Every line with the string "Amount" in it belongs in your answer, so copy them all from the data.

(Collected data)
★ ★ ★ ★ ★ ★ ★

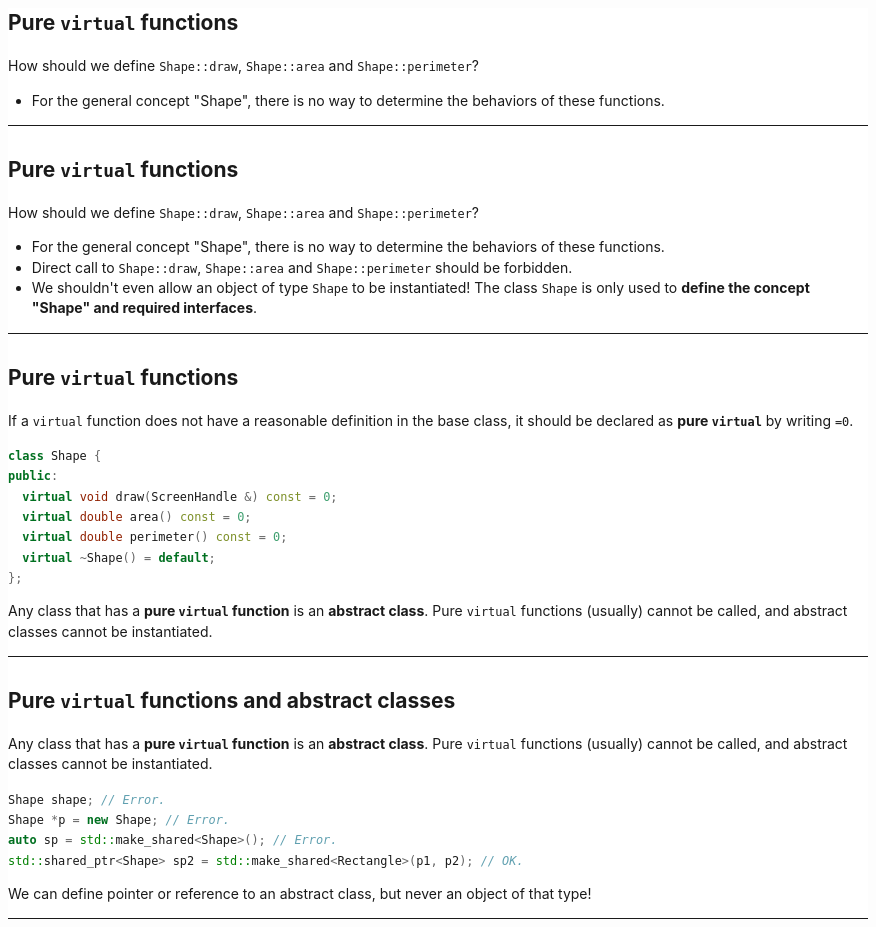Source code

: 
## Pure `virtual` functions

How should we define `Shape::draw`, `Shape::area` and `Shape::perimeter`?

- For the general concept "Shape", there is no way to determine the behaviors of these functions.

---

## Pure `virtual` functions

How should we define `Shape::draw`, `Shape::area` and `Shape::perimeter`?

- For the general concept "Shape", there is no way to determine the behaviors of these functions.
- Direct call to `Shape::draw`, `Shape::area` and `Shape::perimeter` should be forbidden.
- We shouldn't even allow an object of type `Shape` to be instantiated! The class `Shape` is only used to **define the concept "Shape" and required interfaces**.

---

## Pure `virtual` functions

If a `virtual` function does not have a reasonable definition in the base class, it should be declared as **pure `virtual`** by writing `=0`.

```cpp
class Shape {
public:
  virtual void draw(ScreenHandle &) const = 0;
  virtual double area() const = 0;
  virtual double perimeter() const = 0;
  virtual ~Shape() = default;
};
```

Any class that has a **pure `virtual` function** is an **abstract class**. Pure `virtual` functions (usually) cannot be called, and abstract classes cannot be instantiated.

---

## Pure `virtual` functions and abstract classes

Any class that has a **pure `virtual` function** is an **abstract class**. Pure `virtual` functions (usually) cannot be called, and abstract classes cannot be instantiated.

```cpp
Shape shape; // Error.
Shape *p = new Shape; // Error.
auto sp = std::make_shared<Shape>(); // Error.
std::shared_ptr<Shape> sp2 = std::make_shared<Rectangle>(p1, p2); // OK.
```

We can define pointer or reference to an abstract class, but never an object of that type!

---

★ ★ ★ ★ ★ ★ ★

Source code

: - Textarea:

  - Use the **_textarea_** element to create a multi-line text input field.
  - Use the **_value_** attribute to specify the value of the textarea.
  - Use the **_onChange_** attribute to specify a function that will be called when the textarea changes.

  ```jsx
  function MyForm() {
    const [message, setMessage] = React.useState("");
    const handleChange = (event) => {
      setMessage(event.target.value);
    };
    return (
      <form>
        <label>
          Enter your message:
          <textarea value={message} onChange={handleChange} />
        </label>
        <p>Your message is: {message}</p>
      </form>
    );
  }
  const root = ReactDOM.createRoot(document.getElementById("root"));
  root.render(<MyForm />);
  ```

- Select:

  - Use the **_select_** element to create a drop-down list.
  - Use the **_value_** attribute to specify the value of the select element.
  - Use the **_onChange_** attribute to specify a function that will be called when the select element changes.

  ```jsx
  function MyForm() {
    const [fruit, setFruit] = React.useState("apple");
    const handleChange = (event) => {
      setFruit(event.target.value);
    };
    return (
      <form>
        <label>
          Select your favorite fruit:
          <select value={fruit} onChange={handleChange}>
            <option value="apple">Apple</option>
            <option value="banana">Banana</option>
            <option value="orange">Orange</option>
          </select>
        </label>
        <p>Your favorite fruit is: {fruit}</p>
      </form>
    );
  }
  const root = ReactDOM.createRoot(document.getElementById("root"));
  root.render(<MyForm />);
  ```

★ ★ ★ ★ ★ ★ ★

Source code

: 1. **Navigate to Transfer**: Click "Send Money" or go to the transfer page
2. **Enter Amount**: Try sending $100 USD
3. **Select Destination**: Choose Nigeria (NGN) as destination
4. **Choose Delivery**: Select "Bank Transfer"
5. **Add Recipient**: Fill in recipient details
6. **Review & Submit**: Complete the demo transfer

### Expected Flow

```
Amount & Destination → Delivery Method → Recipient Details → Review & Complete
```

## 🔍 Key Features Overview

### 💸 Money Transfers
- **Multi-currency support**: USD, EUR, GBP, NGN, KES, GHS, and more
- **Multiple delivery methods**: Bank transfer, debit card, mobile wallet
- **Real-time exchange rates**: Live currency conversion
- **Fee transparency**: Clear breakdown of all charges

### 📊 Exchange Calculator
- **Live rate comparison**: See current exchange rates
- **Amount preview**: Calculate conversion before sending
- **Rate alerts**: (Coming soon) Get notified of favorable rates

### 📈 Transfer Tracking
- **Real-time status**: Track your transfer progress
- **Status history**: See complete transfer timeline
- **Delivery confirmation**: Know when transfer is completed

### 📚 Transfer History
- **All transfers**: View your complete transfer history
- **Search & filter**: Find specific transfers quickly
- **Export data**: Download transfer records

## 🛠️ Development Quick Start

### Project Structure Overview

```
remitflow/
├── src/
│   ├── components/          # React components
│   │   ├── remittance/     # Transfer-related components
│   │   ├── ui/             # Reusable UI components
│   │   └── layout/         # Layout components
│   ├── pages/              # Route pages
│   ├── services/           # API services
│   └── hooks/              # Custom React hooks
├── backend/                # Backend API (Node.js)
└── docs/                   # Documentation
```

★ ★ ★ ★ ★ ★ ★

Task answer:
2. **Enter Amount**: Try sending $100 USD
Amount & Destination → Delivery Method → Recipient Details → Review & Complete
- **Amount preview**: Calculate conversion before sending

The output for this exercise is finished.